Syria is home to diverse ethnic and religious groups dominated by the Sunni Arabs. Bashar al-Assad who has been president of The Arab Republic of Syria since 2000 has effectively suspended most constitutional protections for citizens, many of whom have fled the country. A civil war has splintered the country, divided national alliances and contributed to rise of the Islamic State of Iraq and Syria (ISIS) founded by Abu Musab al-Zarqawi in 1999.
Iraq. In 1979 the Shiite Muslim Ayatollah Khomeini took control of Iran and fought a war with Iraq over territorial disputes. The United States supported Iraq until the Kuwait invasion in 1991 when the United States organized the Islamic coalition against Iraq. In March 2003 United States-led forces launched another war against Iraq to topple Iraqi leader Saddam Hussein a supporter of the Taliban. After the American presence in Iraq ended in 2011 fighters from the Syrian Civil War spilled into the country allowing ISIS to grab Iraqi territory.
Iran. The Persian Empire as Iran was then called collapsed with the invasion of Alexander the Great in 330 BC. Under the Sassanid Dynasty Iran again became a leading world power until Muslims raided the country in 651 AD. Following a coup in 1953 secular Iran gradually became close allies with United States until the 1979 revolution. With the fall of Saddam Hussein Iran has become a nuclear threat and the religious terror group Hezbollah, an Iranian surrogate has grown more powerful.
Pakistan. In the nineteenth century the area that makes up Pakistan and India came under British colonial rule. In 1947, Pakistan was created as a homeland for Muslims while the people of India were primarily Hindus. Almost all the people of Pakistan are Muslims, but major cultural groups including Punjabis, Sindhis, and Pashtuns make establishing a unified nation difficult.
Palestine, the land at the eastern end of the Mediterranean Sea and between Egypt and southwest Asia, has for over 2000 years been the center of religious conflict. Between 1933 and 1935, more than 100,000 Jewish refugees fled to Palestine to escape persecution in Nazi Germany and Poland. In 1947, the United Nations (UN) divided Palestine into two states, one Arab and one Jewish. The day after the Jews established the state of Israel on May 14, 1948, five Arab states—Egypt, Jordan, Iraq, Lebanon, and Syria—attacked Israel and were defeated.

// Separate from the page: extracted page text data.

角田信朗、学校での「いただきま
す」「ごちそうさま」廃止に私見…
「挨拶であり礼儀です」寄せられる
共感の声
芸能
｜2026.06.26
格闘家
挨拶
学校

In May 1967 Egyptian troops entered the Sinai Peninsula. In the following six days, the Israelis destroyed the invading Islamic armies. The Palestine Liberation Organization (PLO), founded in 1964, seeks to establish an independent state in Palestine. The other Islamic states support the Palestinian’s fight against the Israelis, but exclude Palestinians from their own countries, considering them an inferior sect.

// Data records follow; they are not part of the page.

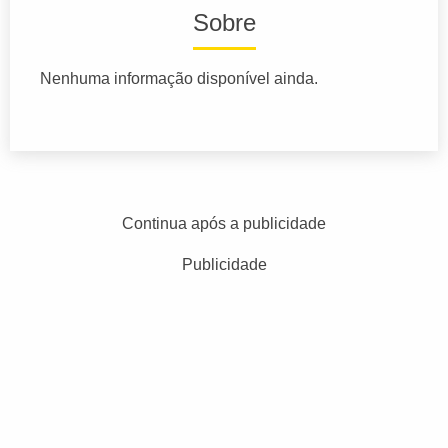
Sobre
Nenhuma informação disponível ainda.
Continua após a publicidade
Publicidade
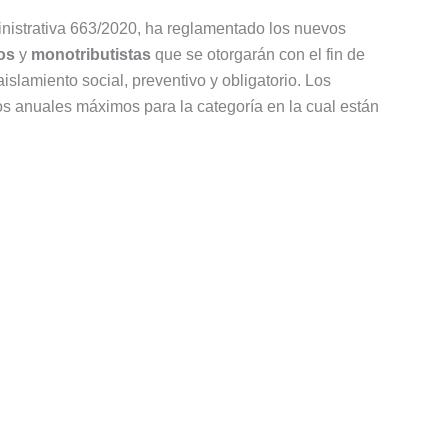
nistrativa 663/2020, ha reglamentado los nuevos
os
y
monotributistas
que se otorgarán con el fin de
slamiento social, preventivo y obligatorio. Los
s anuales máximos para la categoría en la cual están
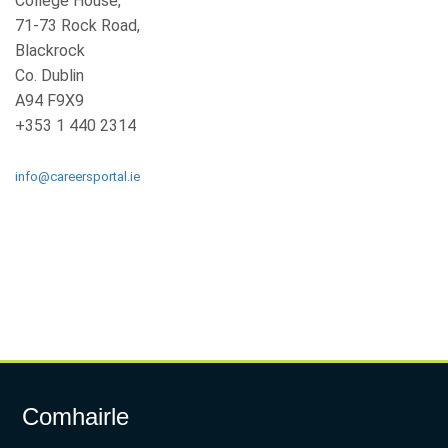
College House,
71-73 Rock Road,
Blackrock
Co. Dublin
A94 F9X9
+353 1 440 2314
info@careersportal.ie
Comhairle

Malaysia a constitutional monarchy and a parliamentary democracy divided into 13 states and a Federal Territory in Southeast Asia is rich in natural resources and racially and ethically diverse. Islam is the official religion. Kuala Lumpur with the world’s tallest building, the Petronas Towers, reflects the urbanization of Malaysia. With Muslim mosques, Christian churches and Hindu and Buddhist temples standing side-by-side, stricter Islamic standards have engendered religious unrest.